I used to think journaling was a waste of time. Why bother writing how you feel when you can GET STUFF DONE? It seemed like something to do that wasn’t that important. It wasn’t progressing things in the real world. It’s hard being a perfectionist!


Now, I’m more appreciative of journaling. It’s an external mirror for your mind and thoughts, which have an odd way of hiding from you. Sometimes you don’t know what you think until you say it or write it, and the process of asking concrete questions (what are 3 good things that happened today? What gave me energy today? What sapped energy from me today?) helps you understand your thoughts and feelings.


So many influential people have kept a journal: Benjamin Franklin, John Wesley, Theodore Roosevelt, Anne Frank, Charles Darwin, Winston Churchill, Leonardo da Vinci. They represent various times and walks of life. They all thought that recording their thoughts and feelings helped them understand themselves and track certain trajectories (if I feel lonely on Saturdays, what can I do to change that? Sometimes you don’t see the pattern without an honest record over time).


Anything that helps us be honest with ourselves is spiritually useful. How can we speak to God if we are not honest about ourselves and honest in our speech?

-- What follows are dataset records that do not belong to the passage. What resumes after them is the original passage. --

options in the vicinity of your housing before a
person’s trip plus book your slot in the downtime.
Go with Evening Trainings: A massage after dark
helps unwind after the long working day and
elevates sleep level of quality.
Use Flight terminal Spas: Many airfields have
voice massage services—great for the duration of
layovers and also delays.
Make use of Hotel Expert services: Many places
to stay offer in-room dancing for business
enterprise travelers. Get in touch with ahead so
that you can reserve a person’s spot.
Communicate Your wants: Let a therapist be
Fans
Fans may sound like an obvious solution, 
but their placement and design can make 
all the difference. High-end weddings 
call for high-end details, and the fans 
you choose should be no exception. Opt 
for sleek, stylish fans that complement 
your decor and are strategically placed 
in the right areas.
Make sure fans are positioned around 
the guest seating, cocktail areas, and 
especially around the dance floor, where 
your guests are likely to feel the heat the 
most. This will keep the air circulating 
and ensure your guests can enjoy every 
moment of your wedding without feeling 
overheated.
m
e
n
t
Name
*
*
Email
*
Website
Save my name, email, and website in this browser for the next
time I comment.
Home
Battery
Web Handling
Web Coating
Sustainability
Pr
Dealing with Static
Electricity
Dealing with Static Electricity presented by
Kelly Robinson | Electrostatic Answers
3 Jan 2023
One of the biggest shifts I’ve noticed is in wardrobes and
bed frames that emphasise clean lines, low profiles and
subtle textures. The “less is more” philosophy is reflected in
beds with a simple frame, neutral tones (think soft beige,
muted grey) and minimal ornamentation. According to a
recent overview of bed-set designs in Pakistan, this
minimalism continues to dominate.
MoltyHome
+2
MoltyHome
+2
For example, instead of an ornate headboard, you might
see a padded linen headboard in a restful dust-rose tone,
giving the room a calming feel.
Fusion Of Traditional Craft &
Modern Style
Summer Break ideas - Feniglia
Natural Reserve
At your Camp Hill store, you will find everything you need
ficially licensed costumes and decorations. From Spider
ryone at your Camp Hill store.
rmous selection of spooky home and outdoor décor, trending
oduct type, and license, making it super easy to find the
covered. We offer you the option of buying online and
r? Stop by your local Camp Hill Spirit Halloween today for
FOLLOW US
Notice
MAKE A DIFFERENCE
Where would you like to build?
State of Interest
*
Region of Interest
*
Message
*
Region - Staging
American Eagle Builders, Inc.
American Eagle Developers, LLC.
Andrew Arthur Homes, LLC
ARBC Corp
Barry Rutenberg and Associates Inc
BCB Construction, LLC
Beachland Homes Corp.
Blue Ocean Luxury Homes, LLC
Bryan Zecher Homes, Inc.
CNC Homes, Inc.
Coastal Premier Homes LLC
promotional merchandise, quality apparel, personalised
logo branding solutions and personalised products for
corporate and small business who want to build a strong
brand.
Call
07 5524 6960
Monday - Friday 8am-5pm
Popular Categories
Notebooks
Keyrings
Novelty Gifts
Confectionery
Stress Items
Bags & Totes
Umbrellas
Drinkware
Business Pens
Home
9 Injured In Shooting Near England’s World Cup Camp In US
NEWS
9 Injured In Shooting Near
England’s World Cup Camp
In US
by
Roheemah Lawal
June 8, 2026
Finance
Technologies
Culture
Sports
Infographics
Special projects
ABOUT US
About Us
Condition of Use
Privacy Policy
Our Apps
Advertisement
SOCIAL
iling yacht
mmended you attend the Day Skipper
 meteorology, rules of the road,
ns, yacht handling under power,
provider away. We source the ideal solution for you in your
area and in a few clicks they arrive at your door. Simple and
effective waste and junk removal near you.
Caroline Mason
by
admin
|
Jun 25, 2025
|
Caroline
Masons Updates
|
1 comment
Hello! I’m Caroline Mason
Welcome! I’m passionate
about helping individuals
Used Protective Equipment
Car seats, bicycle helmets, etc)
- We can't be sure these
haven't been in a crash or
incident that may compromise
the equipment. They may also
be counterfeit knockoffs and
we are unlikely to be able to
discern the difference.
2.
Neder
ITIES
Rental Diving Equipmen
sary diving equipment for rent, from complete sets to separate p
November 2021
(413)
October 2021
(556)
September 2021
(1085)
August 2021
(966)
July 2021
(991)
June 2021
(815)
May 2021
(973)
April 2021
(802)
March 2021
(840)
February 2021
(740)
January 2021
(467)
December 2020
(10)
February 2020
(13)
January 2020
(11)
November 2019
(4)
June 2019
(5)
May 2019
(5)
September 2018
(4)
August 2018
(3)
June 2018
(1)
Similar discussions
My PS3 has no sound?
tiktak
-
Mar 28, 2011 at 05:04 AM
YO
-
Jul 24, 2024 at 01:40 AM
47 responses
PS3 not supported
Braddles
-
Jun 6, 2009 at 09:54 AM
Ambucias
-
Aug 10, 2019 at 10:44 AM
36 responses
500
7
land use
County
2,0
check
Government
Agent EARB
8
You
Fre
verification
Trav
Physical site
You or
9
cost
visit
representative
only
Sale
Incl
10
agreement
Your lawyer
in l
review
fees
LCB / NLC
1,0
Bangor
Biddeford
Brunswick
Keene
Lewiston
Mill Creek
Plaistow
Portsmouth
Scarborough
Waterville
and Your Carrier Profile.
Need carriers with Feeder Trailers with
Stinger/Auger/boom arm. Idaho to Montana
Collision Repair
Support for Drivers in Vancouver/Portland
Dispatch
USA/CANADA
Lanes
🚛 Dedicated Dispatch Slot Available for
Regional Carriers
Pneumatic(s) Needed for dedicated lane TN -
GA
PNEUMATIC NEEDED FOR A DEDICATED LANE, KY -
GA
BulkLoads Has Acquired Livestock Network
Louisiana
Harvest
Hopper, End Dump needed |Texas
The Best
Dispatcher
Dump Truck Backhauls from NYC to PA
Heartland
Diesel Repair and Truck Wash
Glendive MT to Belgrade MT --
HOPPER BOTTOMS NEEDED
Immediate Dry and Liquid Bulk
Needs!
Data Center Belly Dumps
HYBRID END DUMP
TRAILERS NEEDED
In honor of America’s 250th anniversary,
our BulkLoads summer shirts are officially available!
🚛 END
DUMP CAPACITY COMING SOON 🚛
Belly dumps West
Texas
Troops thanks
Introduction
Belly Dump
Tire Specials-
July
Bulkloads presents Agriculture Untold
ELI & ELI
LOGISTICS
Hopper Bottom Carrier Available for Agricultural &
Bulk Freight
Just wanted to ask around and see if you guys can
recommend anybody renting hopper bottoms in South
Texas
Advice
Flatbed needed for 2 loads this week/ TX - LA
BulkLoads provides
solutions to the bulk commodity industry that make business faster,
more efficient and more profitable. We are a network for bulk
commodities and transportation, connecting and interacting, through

I’m going to borrow something from my friend Kendell Cameron. Kendell is the pastor of First Baptist Albemarle, and a recent article of his does a nice job of summarizing a medieval Christian approach to daily life and journaling. It was called an “examen,” an examination of your mental state.


"In his book A Simple, Life-Changing Prayer: Discovering the Power of St. Ignatius Loyola’s Examen, Jim Manney uses this form:

  1. Pray for light: Begin by asking God for the grace to pray, to see and to understand.

  2. Give thanks: Look at your day in a spirit of gratitude. Everything is a gift from God.

  3. Review the day: Guided by the Holy Spirit, look back on your day. Pay attention to your experience. Look for God in it.

  4. Look at what’s wrong: Face up to failures and shortcomings. Ask forgiveness for your faults. Ask God to show you ways to improve.

  5. Resolution for the day to come: Where do you need God today? What can you do today?"


This examen can be used as part of your evening ritual or morning ritual (then you would use it to look back on yesterday), or posted in your bathroom or by your bedside, or in a notebook you use to jot down your thoughts.


Notable Links


Atomic Habits is really good. It analyzes how we form habits, and how we can change them. Why do we do what we do? Sometimes it’s this weird unconscious thing called a habit, and they can be good or bad for us.https://bookshop.org/p/books/atomic-habits-an-easy-proven-way-to-build-good-habits-break-bad-ones-james-clear/12117739?ean=9780735211292


Sunday’s scriptures


Isaiah 65:17–21. For I am about to create new heavens and a new earth;
the former things shall not be remembered or come to mind.
But be glad and rejoice forever in what I am creating,
for I am about to create Jerusalem as a joy and its people as a delight.
I will rejoice in Jerusalem and delight in my people;
no more shall the sound of weeping be heard in it or the cry of distress.
No more shall there be in it an infant who lives but a few days. or an old person who does not live out a lifetime,
for one who dies at a hundred years will be considered a youth,
and one who falls short of a hundred will be considered accursed.
They shall build houses and inhabit them;
they shall plant vineyards and eat their fruit.


2 Corinthians 5:1–5. For we know that, if the earthly tent we live in is destroyed, we have a building from God, a house not made with hands, eternal in the heavens. For in this tent we groan, longing to be further clothed with our heavenly dwelling, for surely when we have been clothed in it we will not be found naked. For while we are in this tent, we groan under our burden because we wish not to be unclothed but to be further clothed, so that what is mortal may be swallowed up by life. The one who has prepared us for this very thing is God, who has given us the Spirit as a down payment.